Charles and Mildred Wells were twins born on October 31st, 1851 in East Bridge, New York. Raised by their father after the death of their mother the two were trained as morticians to take over the family business. The twins abruptly left East Bridge when their father died under suspicious circumstances. When the twins arrived in 1875, Erie was a booming coal mining town with a large transient population of coal miners. Saloons and business sprung up along Briggs and Kattell street catering to this thriving town and its inhabitants. It was into this newly formed community that Charles and Mildred setup Wells funeral home and later that year opened Wells Hotel, catering to the weary traveller or transient miner looking for a drink and a cheap room.

So many men came and went through Erie it was easy for these two to carry out their macabre games of torture and death. They used a series of tunnels from the hotel to the mortuary and from the mortuary to the corn fields. Here the twins would delight in stalking their prey through the corn, striking from the shadows and quickly retreating. They loved to toy with their hapless victims, a quick blade to the leg another to the arm, like a symphony of terror they would slowly, and methodically terrorize them until they collapsed broken both physically and mentally. An excerpt from Mildred’s journal gives a glimpse of the depravity of these two and their macabre games;

“September 18, 1888. His name is Daniel, from the instant I saw him I knew he was our next guest. He was so polite, just like mother had been. Yes mam and no mam, may I please have another, on and on he went about how good the steak was that I cooked for him. His smile and effervescent demeanor wore on me like an old rope swing on a tree limb, with each thank you and please it wore deeper and deeper. If only he knew what we had planned for him, soon enough that smile would be gone, soon enough he would be in our little game, soon enough he would know terror, just like mother did.

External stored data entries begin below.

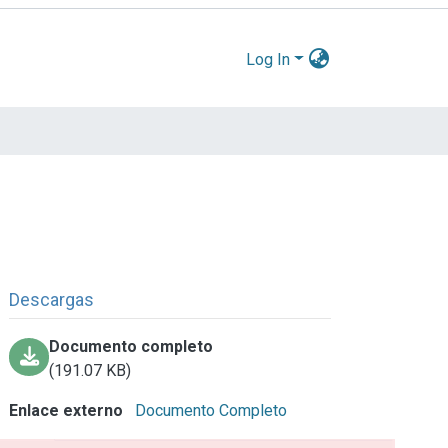
Log In
Descargas
Documento completo
(191.07 KB)
Enlace externo
Documento Completo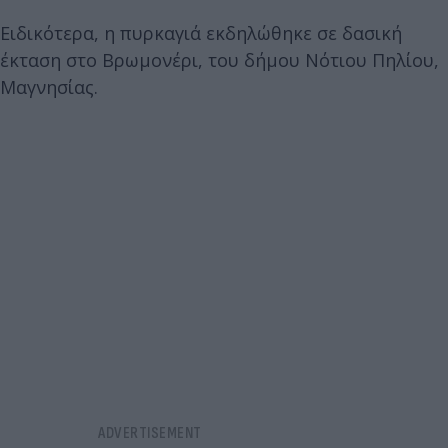
Ειδικότερα, η πυρκαγιά εκδηλώθηκε σε δασική
έκταση στο Βρωμονέρι, του δήμου Νότιου Πηλίου,
Μαγνησίας.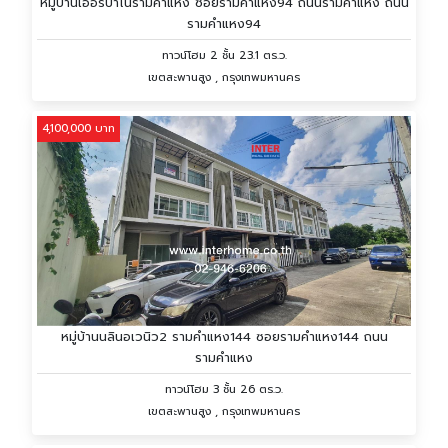
หมู่บ้านเออร์บาโน่รามคำแหง ซอยรามคำแหง94 ถนนรามคำแหง ถนน
รามคำแหง94
ทาวน์โฮม 2 ชั้น 23.1 ตร.ว.
เขตสะพานสูง , กรุงเทพมหานคร
4,100,000 บาท
หมู่บ้านนลินอเวนิว2 รามคำแหง144 ซอยรามคำแหง144 ถนน
รามคำแหง
ทาวน์โฮม 3 ชั้น 26 ตร.ว.
เขตสะพานสูง , กรุงเทพมหานคร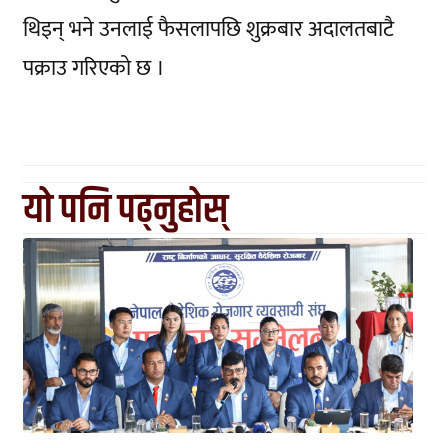
थिइन् भने उनलाई फैसलापछि शुक्रबार अदालतबाटै
पक्राउ गरिएको छ ।
यो पनि पढ्नुहोस्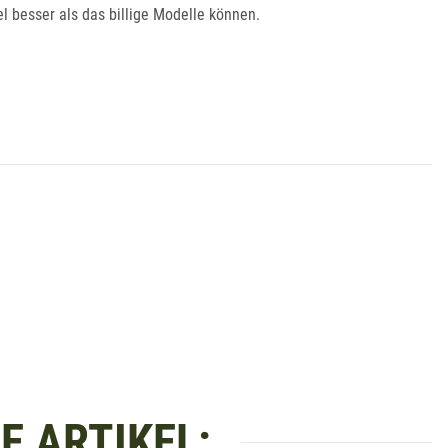
l besser als das billige Modelle können.
 ARTIKEL: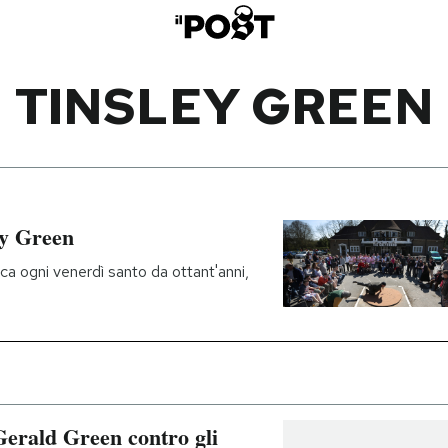
TINSLEY GREEN
ey Green
oca ogni venerdì santo da ottant'anni,
 Gerald Green contro gli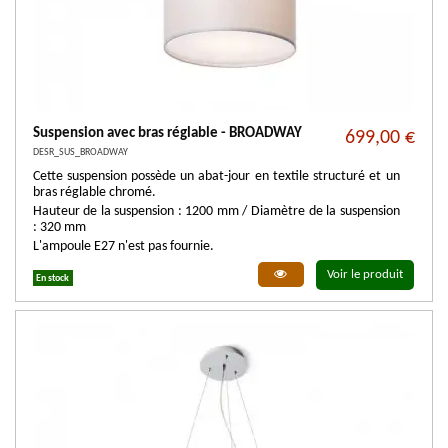
Suspension avec bras réglable - BROADWAY
699,00 €
DESR_SUS_BROADWAY
Cette suspension possède un abat-jour en textile structuré et un
bras réglable chromé.
Hauteur de la suspension : 1200 mm / Diamètre de la suspension
: 320 mm
L'ampoule E27 n'est pas fournie.
Voir le produit
En stock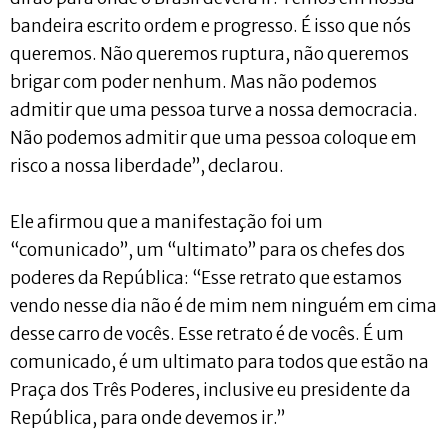
bandeira escrito ordem e progresso. É isso que nós
queremos. Não queremos ruptura, não queremos
brigar com poder nenhum. Mas não podemos
admitir que uma pessoa turve a nossa democracia.
Não podemos admitir que uma pessoa coloque em
risco a nossa liberdade”, declarou.
Ele afirmou que a manifestação foi um
“comunicado”, um “ultimato” para os chefes dos
poderes da República: “Esse retrato que estamos
vendo nesse dia não é de mim nem ninguém em cima
desse carro de vocês. Esse retrato é de vocês. É um
comunicado, é um ultimato para todos que estão na
Praça dos Três Poderes, inclusive eu presidente da
República, para onde devemos ir.”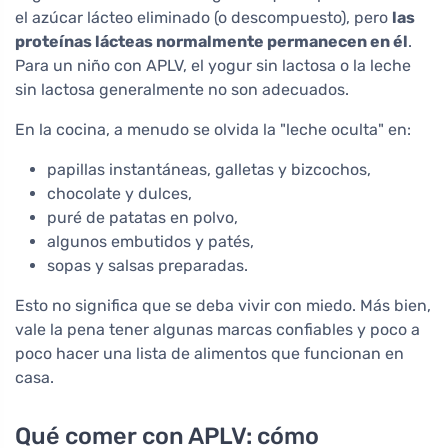
el azúcar lácteo eliminado (o descompuesto), pero
las
proteínas lácteas normalmente permanecen en él
.
Para un niño con APLV, el yogur sin lactosa o la leche
sin lactosa generalmente no son adecuados.
En la cocina, a menudo se olvida la "leche oculta" en:
papillas instantáneas, galletas y bizcochos,
chocolate y dulces,
puré de patatas en polvo,
algunos embutidos y patés,
sopas y salsas preparadas.
Esto no significa que se deba vivir con miedo. Más bien,
vale la pena tener algunas marcas confiables y poco a
poco hacer una lista de alimentos que funcionan en
casa.
Qué comer con APLV: cómo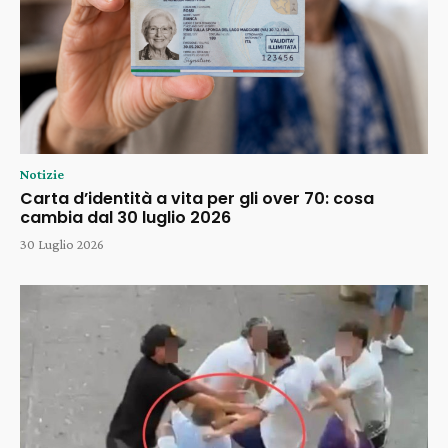
Notizie
Carta d’identità a vita per gli over 70: cosa
cambia dal 30 luglio 2026
30 Luglio 2026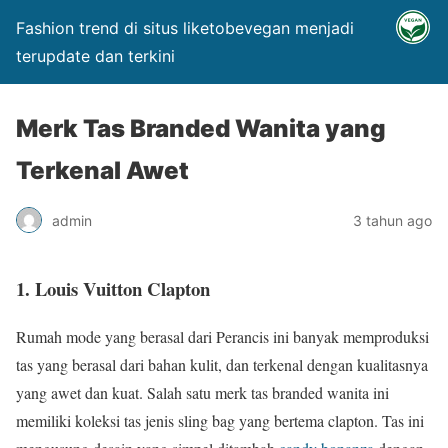
Fashion trend di situs liketobevegan menjadi
terupdate dan terkini
Merk Tas Branded Wanita yang
Terkenal Awet
admin
3 tahun ago
1. Louis Vuitton Clapton
Rumah mode yang berasal dari Perancis ini banyak memproduksi
tas yang berasal dari bahan kulit, dan terkenal dengan kualitasnya
yang awet dan kuat. Salah satu merk tas branded wanita ini
memiliki koleksi tas jenis sling bag yang bertema clapton. Tas ini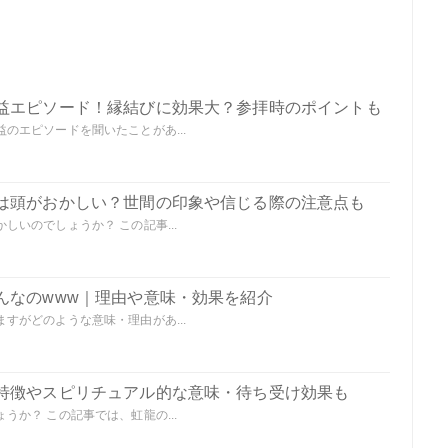
益エピソード！縁結びに効果大？参拝時のポイントも
のエピソードを聞いたことがあ...
は頭がおかしい？世間の印象や信じる際の注意点も
いのでしょうか？ この記事...
んなのwww｜理由や意味・効果を紹介
すがどのような意味・理由があ...
特徴やスピリチュアル的な意味・待ち受け効果も
か？ この記事では、虹龍の...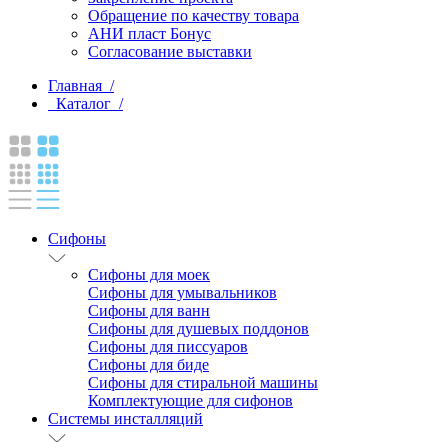
Обращение по качеству товара
АНИ пласт Бонус
Согласование выставки
Главная /
Каталог /
Сифоны
Сифоны для моек
Сифоны для умывальников
Сифоны для ванн
Сифоны для душевых поддонов
Сифоны для писсуаров
Сифоны для биде
Сифоны для стиральной машины
Комплектующие для сифонов
Системы инсталляций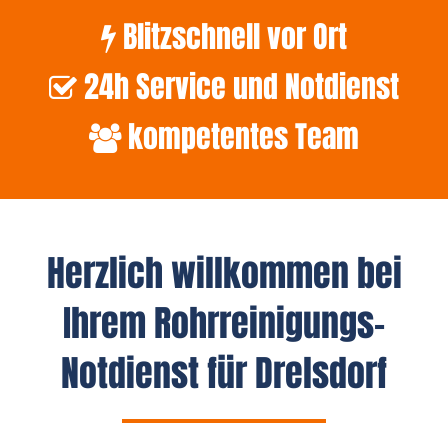
Blitzschnell vor Ort
24h Service und Notdienst
kompetentes Team
Herzlich willkommen bei
Ihrem Rohrreinigungs-
Notdienst für Drelsdorf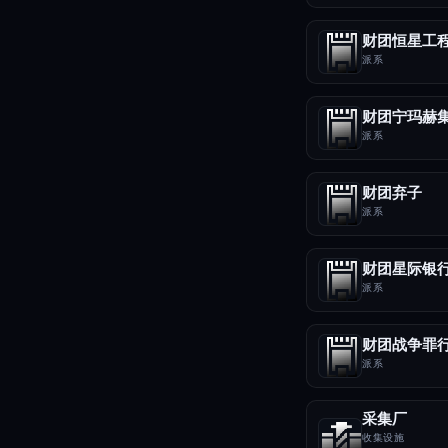
财团恒星工
派系
财团宁玛赫
派系
财团弃子
派系
派系
财团战争罪
派系
采集厂
收集设施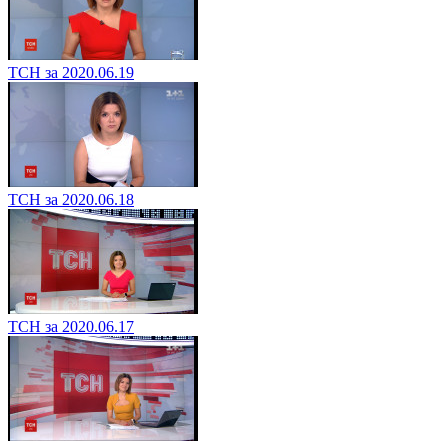
ТСН за 2020.06.19
ТСН за 2020.06.18
ТСН за 2020.06.17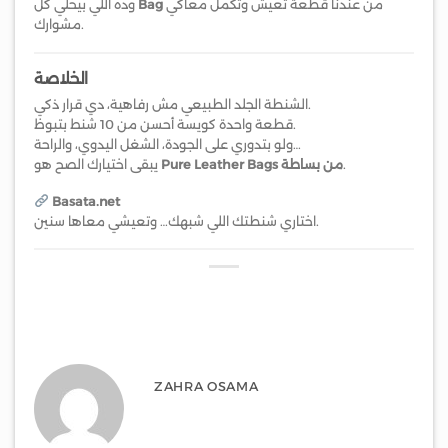
من عندنا قطعة تعيش وتكمل معاكي
Bag
وده اللي بيخلّي كل
مشوارك.
الخلاصة
الشنطة الجلد الطبيعي مش رفاهية، دي قرار ذكي.
قطعة واحدة كويسة أحسن من 10 شنط بتبوظ.
ولو بتدوري على الجودة، الشغل اليدوي، والراحة…
.
Pure Leather Bags من بساطة
يبقى اختيارك الصح هو
Basata.net
اختاري شنطتك اللي شبهك… وتعيشي معاها سنين.
ZAHRA OSAMA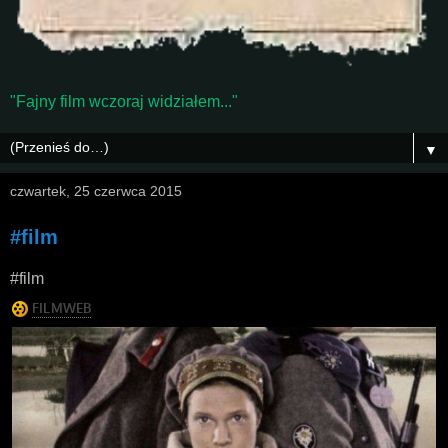
"Fajny film wczoraj widziałem..."
▼
czwartek, 25 czerwca 2015
#film
#film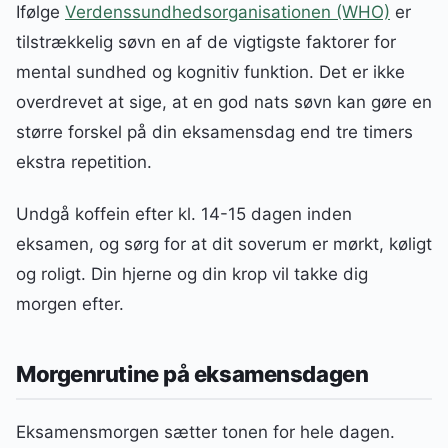
Ifølge
Verdenssundhedsorganisationen (WHO)
er
tilstrækkelig søvn en af de vigtigste faktorer for
mental sundhed og kognitiv funktion. Det er ikke
overdrevet at sige, at en god nats søvn kan gøre en
større forskel på din eksamensdag end tre timers
ekstra repetition.
Undgå koffein efter kl. 14-15 dagen inden
eksamen, og sørg for at dit soverum er mørkt, køligt
og roligt. Din hjerne og din krop vil takke dig
morgen efter.
Morgenrutine på eksamensdagen
Eksamensmorgen sætter tonen for hele dagen.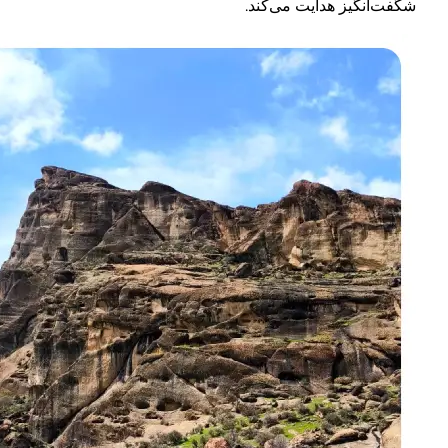
شگفت‌انگیز هدایت می‌کند.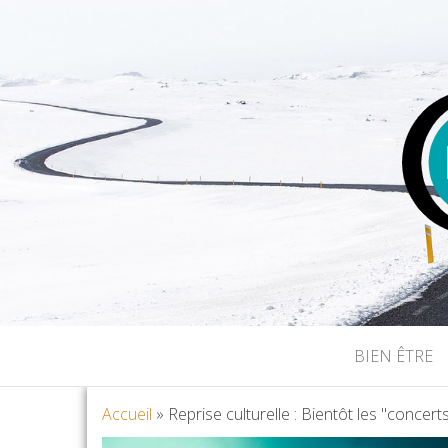
LA COMPAG
BIEN ÊTRE
Accueil
»
Reprise culturelle : Bientôt les "concerts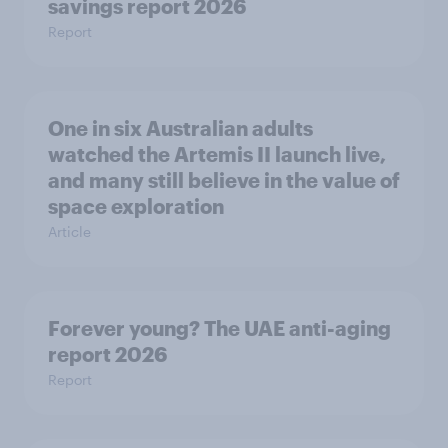
savings report 2026
Report
One in six Australian adults
watched the Artemis II launch live,
and many still believe in the value of
space exploration
Article
Forever young? The UAE anti-aging
report 2026
Report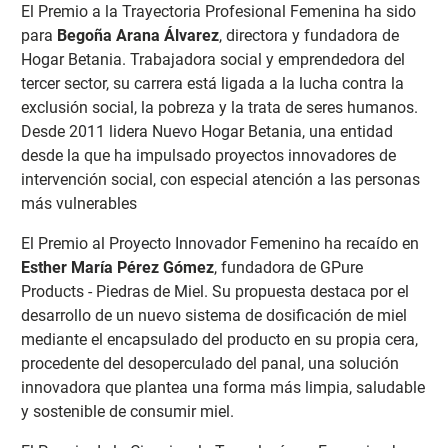
El Premio a la Trayectoria Profesional Femenina ha sido
para
Begoña Arana Álvarez
, directora y fundadora de
Hogar Betania. Trabajadora social y emprendedora del
tercer sector, su carrera está ligada a la lucha contra la
exclusión social, la pobreza y la trata de seres humanos.
Desde 2011 lidera Nuevo Hogar Betania, una entidad
desde la que ha impulsado proyectos innovadores de
intervención social, con especial atención a las personas
más vulnerables
El Premio al Proyecto Innovador Femenino ha recaído en
Esther María Pérez Gómez
, fundadora de GPure
Products - Piedras de Miel. Su propuesta destaca por el
desarrollo de un nuevo sistema de dosificación de miel
mediante el encapsulado del producto en su propia cera,
procedente del desoperculado del panal, una solución
innovadora que plantea una forma más limpia, saludable
y sostenible de consumir miel.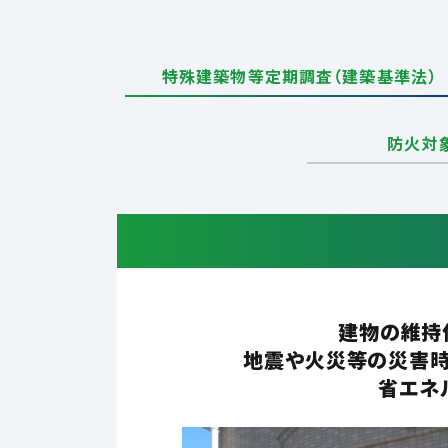
特殊建築物等定期調査（建築基準法）
防火対
建物の維持
地震や火災等の災害時
省エネ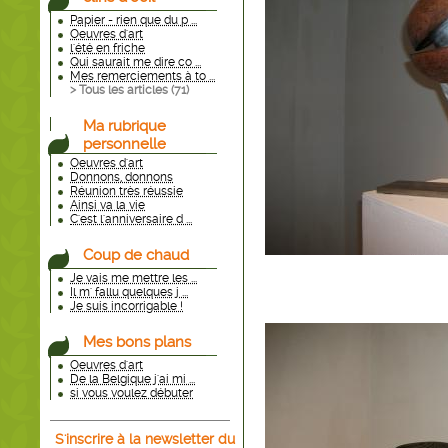
Papier - rien que du p ...
Oeuvres d'art
l'été en friche
Qui saurait me dire co ...
Mes remerciements à to ...
> Tous les articles (
71
)
Ma rubrique
personnelle
Oeuvres d'art
Donnons, donnons
Réunion très réussie
Ainsi va la vie
C'est l'anniversaire d ...
Coup de chaud
Je vais me mettre les ...
Il m' fallu quelques j ...
Je suis incorrigable !
Mes bons plans
Oeuvres d'art
De la Belgique j'ai mi ...
si vous voulez débuter
S'inscrire à la newsletter du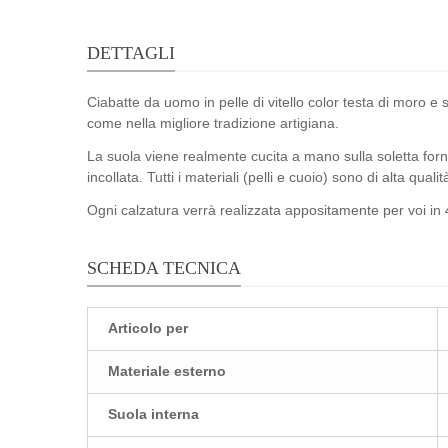
DETTAGLI
Ciabatte da uomo in pelle di vitello color testa di moro 
come nella migliore tradizione artigiana.
La suola viene realmente cucita a mano sulla soletta forne
incollata. Tutti i materiali (pelli e cuoio) sono di alta qual
Ogni calzatura verrà realizzata appositamente per voi in 4
SCHEDA TECNICA
Articolo per
Materiale esterno
Suola interna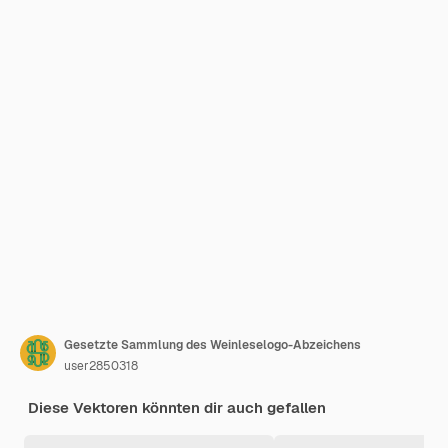
Gesetzte Sammlung des Weinleselogo-Abzeichens
user2850318
Diese Vektoren könnten dir auch gefallen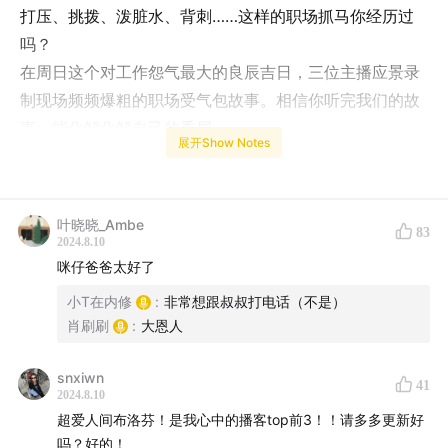
打压、挑拨、泼脏水、背刺……这样的职场抓马你经历过
吗？
在周日这个对工作怨气最大的良辰吉日，三位主播应景录
制现场频频爆粗的职场受气包故事。相信你听完我们的故
事，能化解化解自己的委屈。
展开Show Notes
这一期我们想抱抱每一位受过委屈，心里有伤的你，职场
上的有毒文化不应该成为定义我们的标准。
你没有错，一个健全的完善的职场环境也不应该靠欺负和
叶晓晓_Ambe
83
霸凌来获取成就感。
2024.8.10
亲爱的，辛苦了。
咪仔爸爸太好了
小T在内修
:
非常想跟叔叔打电话（不是）
【怒气值升级的时间轴】
肖刷刷
:
大恩人
02:15
咪仔职场地狱级开局三连发，被骂到吐只是开始
07:15
凌晨四点三十分打地铺抢车位？这事我（帮领导）干
snxiwn
41
2024.8.10
过！
超爱人间布洛芬！是我心中的播客top前3！！请多多更新好
08:57
职场霸凌连环恶意事件！所有人都能来欺负一下实
吗？好的！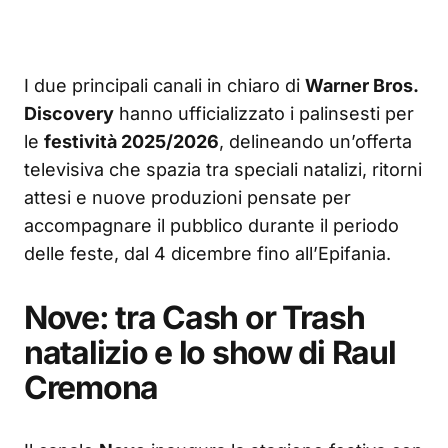
I due principali canali in chiaro di
Warner Bros.
Discovery
hanno ufficializzato i palinsesti per
le
festività 2025/2026
, delineando un’offerta
televisiva che spazia tra speciali natalizi, ritorni
attesi e nuove produzioni pensate per
accompagnare il pubblico durante il periodo
delle feste, dal 4 dicembre fino all’Epifania.
Nove: tra Cash or Trash
natalizio e lo show di Raul
Cremona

September 19, 1888. Last night was the best game yet and I am almost too excited to even write about it. Charles has taken to calling our little game, Terror in the Corn. He always did have a flair for the dramatic but I had to admit the name fit, especially in light of last night. The masks we had fashioned added to the game and oh how Daniel ran for his life, as we darted in and out of the corn, poking and prodding him as he blindly tried to escape. I delighted in his screams of terror, and how his please took on the sweet ring of sincerity as he begged to be set free. I can still see the look in his eyes when I removed my mask and he realized that the woman who had cooked his steak last night, the woman he had been so nice and polite too was now the instrument of his terror and demise, that these were going to be his last few minutes on this earth, I joyfully watched as the last few sparks of life left his eyes…I laughed aloud as I wondered if he really liked the steak I cooked him or not.”

The flood of 1890 revealed the tunnels that the Wells had used to carry out their mad games and an investigation into the Wells was started, however before any formal charges could be filed the twins escaped into the night and have not been heard from since. No one knows the exact number of men and women that the Wells may have subjected to their evil machinations but conservative estimates put it at well over fifty.